Work to be completed: The expected result is a word-for-word copy of the entries, minus any pictures.

::::

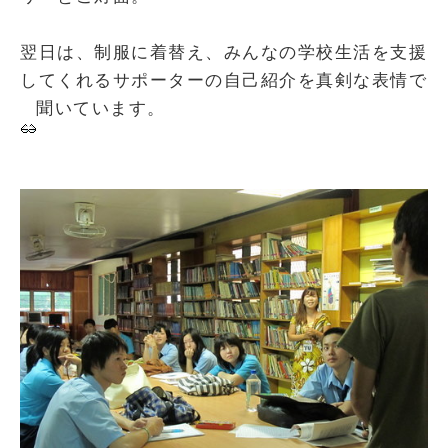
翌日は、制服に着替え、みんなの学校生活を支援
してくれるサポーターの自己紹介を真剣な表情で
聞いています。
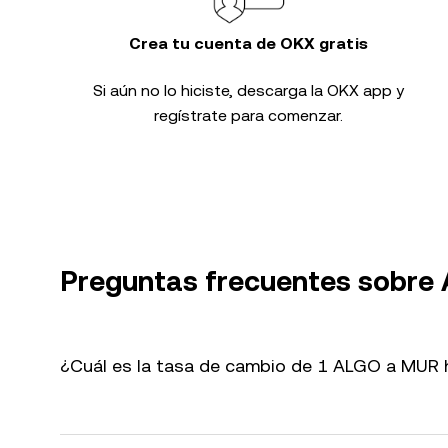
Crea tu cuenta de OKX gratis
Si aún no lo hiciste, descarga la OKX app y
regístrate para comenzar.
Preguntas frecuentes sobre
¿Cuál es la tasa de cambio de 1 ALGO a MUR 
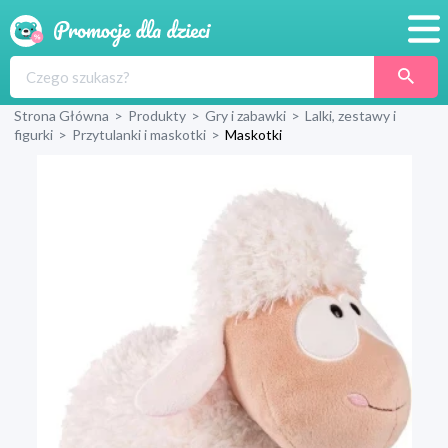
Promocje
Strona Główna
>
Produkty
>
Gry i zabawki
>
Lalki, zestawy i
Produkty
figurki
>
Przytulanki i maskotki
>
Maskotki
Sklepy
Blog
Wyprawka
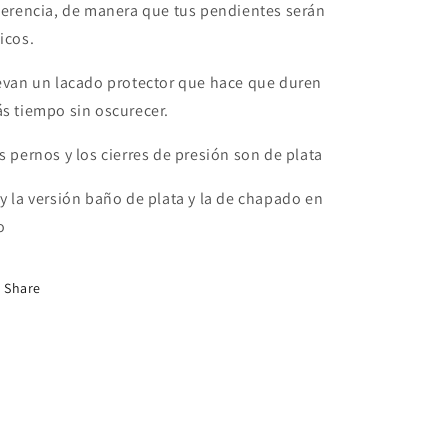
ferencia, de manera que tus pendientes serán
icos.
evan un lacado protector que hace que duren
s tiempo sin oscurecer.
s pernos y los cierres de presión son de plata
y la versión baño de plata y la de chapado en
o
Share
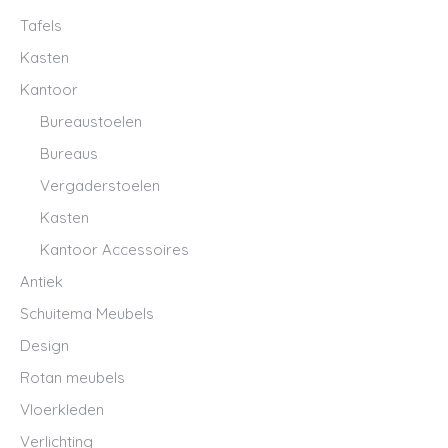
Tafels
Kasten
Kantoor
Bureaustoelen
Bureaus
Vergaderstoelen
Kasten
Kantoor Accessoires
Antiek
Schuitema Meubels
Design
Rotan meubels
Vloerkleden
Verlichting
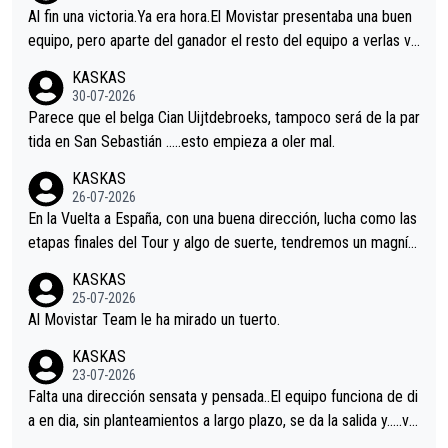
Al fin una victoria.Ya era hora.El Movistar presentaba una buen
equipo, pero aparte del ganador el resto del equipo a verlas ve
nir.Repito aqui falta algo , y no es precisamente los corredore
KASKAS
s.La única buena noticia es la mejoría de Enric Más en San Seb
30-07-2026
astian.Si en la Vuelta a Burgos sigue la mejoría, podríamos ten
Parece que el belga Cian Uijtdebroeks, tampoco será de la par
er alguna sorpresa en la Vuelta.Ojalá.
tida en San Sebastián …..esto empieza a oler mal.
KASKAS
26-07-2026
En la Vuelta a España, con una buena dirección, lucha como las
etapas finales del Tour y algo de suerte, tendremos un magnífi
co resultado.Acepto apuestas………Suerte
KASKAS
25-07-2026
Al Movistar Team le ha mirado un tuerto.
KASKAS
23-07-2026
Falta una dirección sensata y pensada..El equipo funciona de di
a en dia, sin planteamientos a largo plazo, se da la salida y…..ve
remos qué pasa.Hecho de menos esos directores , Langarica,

::::

Expected answer:
翌日は、制服に着替え、みんなの学校生活を支援
してくれるサポーターの自己紹介を真剣な表情で
聞いています。
Crea tu cuenta de OKX gratis
Si aún no lo hiciste, descarga la OKX app y
regístrate para comenzar.
Preguntas frecuentes sobre
¿Cuál es la tasa de cambio de 1 ALGO a MUR 
Promocje
Strona Główna
>
Produkty
>
Gry i zabawki
>
Lalki, zestawy i
Produkty
figurki
>
Przytulanki i maskotki
>
Maskotki
Sklepy
Blog
Wyprawka
ferencia, de manera que tus pendientes serán
icos.
evan un lacado protector que hace que duren
s tiempo sin oscurecer.
s pernos y los cierres de presión son de plata
y la versión baño de plata y la de chapado en
o
Share
Tafels
Kasten
Kantoor
Bureaustoelen
Bureaus
Vergaderstoelen
Kasten
Kantoor Accessoires
Antiek
Schuitema Meubels
Design
Rotan meubels
Vloerkleden
Verlichting
Al fin una victoria.Ya era hora.El Movistar presentaba una buen
equipo, pero aparte del ganador el resto del equipo a verlas ve
nir.Repito aqui falta algo , y no es precisamente los corredore
KASKAS
s.La única buena noticia es la mejoría de Enric Más en San Seb
30-07-2026
astian.Si en la Vuelta a Burgos sigue la mejoría, podríamos ten
Parece que el belga Cian Uijtdebroeks, tampoco será de la par
er alguna sorpresa en la Vuelta.Ojalá.
tida en San Sebastián …..esto empieza a oler mal.
KASKAS
26-07-2026
En la Vuelta a España, con una buena dirección, lucha como las
etapas finales del Tour y algo de suerte, tendremos un magnífi
co resultado.Acepto apuestas………Suerte
KASKAS
25-07-2026
Al Movistar Team le ha mirado un tuerto.
KASKAS
23-07-2026
Falta una dirección sensata y pensada..El equipo funciona de di
a en dia, sin planteamientos a largo plazo, se da la salida y…..ve
remos qué pasa.Hecho de menos esos directores , Langarica,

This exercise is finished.